Instructions to follow
If a line in the data holds "name", copy that line out in full.

Collected data
──────────
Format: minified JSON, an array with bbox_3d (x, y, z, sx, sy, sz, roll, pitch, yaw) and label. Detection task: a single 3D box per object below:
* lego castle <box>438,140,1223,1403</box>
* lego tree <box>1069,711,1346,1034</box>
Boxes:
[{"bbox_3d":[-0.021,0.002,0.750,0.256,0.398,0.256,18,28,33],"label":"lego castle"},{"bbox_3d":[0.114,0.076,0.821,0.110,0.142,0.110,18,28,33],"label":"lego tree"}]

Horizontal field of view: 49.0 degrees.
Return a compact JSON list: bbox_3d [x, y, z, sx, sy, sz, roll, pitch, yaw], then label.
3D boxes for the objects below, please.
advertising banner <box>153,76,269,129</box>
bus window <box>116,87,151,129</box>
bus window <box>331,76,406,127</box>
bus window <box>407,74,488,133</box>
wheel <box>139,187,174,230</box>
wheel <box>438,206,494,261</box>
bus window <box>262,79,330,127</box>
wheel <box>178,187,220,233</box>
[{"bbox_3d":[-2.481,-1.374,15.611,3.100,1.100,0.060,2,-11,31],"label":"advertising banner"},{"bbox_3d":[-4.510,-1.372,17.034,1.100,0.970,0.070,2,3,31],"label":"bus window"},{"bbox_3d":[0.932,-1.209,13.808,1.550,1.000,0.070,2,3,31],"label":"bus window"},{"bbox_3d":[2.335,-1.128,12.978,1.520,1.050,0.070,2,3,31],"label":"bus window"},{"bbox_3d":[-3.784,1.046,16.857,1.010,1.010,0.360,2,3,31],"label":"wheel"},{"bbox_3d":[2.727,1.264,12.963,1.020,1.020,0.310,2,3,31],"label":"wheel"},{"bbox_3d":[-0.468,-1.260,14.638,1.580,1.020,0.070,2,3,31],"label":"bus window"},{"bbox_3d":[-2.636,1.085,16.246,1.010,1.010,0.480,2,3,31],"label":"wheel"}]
──────────
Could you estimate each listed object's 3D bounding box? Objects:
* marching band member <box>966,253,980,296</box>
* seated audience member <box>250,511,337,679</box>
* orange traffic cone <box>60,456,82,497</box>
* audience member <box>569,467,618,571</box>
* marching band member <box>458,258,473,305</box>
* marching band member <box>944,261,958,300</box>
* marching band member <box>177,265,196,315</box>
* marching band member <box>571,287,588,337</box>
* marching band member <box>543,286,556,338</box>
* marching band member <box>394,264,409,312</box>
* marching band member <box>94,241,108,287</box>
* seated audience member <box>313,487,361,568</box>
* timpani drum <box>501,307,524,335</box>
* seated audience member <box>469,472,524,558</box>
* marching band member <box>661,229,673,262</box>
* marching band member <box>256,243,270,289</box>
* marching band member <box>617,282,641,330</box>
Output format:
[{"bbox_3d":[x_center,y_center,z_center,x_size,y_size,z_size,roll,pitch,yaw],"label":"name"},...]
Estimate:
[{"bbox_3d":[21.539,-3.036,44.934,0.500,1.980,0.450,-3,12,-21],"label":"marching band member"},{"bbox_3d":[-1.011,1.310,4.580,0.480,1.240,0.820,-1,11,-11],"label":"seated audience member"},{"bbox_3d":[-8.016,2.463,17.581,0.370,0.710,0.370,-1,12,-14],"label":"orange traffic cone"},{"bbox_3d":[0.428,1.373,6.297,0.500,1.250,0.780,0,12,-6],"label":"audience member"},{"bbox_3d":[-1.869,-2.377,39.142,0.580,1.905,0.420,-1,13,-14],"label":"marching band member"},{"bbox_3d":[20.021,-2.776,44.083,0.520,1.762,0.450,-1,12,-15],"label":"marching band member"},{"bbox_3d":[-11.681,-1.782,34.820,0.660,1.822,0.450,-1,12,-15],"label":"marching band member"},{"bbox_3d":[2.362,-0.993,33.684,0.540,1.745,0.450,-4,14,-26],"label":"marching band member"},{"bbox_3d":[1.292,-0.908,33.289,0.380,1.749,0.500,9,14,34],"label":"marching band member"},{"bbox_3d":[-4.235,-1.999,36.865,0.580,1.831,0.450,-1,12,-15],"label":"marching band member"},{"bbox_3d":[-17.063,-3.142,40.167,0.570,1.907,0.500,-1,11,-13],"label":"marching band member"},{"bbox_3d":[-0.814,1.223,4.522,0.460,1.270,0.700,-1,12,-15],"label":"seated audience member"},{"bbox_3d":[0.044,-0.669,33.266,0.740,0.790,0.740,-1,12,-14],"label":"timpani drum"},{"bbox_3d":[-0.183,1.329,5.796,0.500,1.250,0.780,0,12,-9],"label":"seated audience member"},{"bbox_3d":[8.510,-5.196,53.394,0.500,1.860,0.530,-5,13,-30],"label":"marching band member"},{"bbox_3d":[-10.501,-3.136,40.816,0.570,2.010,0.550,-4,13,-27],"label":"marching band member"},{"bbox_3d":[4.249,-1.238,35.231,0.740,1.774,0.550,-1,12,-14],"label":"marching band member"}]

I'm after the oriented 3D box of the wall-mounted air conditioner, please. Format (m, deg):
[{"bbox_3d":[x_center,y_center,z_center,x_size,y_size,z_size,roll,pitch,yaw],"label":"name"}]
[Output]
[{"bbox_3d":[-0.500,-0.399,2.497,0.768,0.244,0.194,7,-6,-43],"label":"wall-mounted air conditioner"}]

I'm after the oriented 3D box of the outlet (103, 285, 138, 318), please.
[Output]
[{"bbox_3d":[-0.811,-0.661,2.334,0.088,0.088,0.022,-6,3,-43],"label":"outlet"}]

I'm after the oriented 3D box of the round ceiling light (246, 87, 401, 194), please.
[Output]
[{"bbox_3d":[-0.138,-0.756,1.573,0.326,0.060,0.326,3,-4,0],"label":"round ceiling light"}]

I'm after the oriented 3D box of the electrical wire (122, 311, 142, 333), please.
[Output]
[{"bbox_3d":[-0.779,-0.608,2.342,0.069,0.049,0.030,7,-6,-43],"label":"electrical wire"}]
──────────
Task response
[{"bbox_3d":[x_center,y_center,z_center,x_size,y_size,z_size,roll,pitch,yaw],"label":"name"},...]
[{"bbox_3d":[x_center,y_center,z_center,x_size,y_size,z_size,roll,pitch,yaw],"label":"name"}]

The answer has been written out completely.